BACK in the mid-Seventies, when I was briefly employed as a journalist on the "Foreign"(sic) Desk at News Line, I was instructed to always put datelines at the head of any story, just as they came in from Reuters or Interpress. Having seen my by-line "Charles Parkins" apparently reporting from ADDIS ABABA, TOKYO or PARIS, a comrade visiting from Up North complimented me on the amount of travel I was getting in, so soon after joining the paper. I expected to see a bigger than normal twinkle in her eye, thinking she must have noticed how the day before I seemed to be filing reports from two distant locations on the opposite sides of the world, on the same day. Not even Phineas Fogg could have managed it.

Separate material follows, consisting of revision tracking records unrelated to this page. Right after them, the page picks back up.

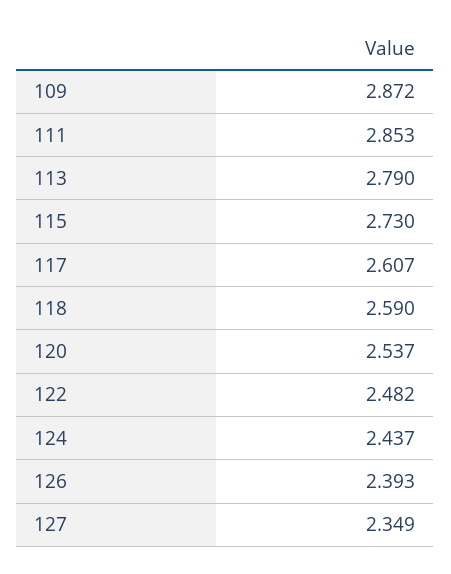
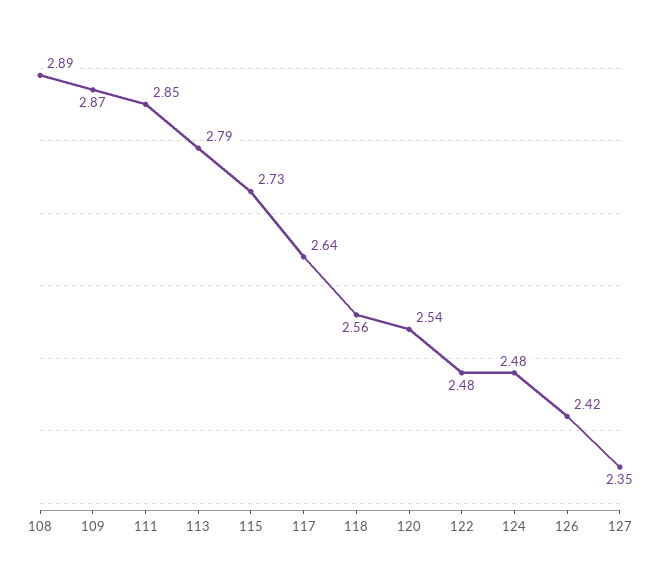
  {
    "109": 2.872,
    "111": 2.853,
    "113": 2.79,
    "115": 2.73,
-   "117": 2.607,
+   "117": 2.64,
-   "118": 2.59,
+   "118": 2.56,
    "120": 2.537,
    "122": 2.482,
-   "124": 2.437,
+   "124": 2.48,
-   "126": 2.393,
+   "126": 2.42,
-   "127": 2.349
+   "127": 2.349,
+   "108": 2.89
  }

In reality, unlike my senior comrade Jack Gale who was dodging bullets in the hills of Lebanon at the time, I rarely got out of the Clapham office, and the nearest I got to exotic parts was when I was despatched to rural Ayrshire to find a bunch of Glasgow lads on a jobs march, and join them on the road to London.
I did on one occasion decide to use a story about Honduras, and confidently datelined it TEGUCIGALPA.  Alas our editor, a no-nonsense Aussie called Alex Mitchell (well, except when he was fed nonsense by Gerry Healy, which he pretended to almost believe), spotted it, and shook his head. I suppose the Vimto book, from which we educated Manchester and Salford lads had learned world capitals as boys, never penetrated his remote corner of Queensland. So out it came, and I was supposedly filing my story from MEXICO CITY.  Which was probably safer in those days.
Having reached a ripe old age without ever visiting Tegucigalpa, and not having an editor to tell me what I can and cannot put in my blog, I can at least fulfil an ambition, by quoting an item datelined TEGUCIGALPA, and putting it in my headline. Ah, freedom!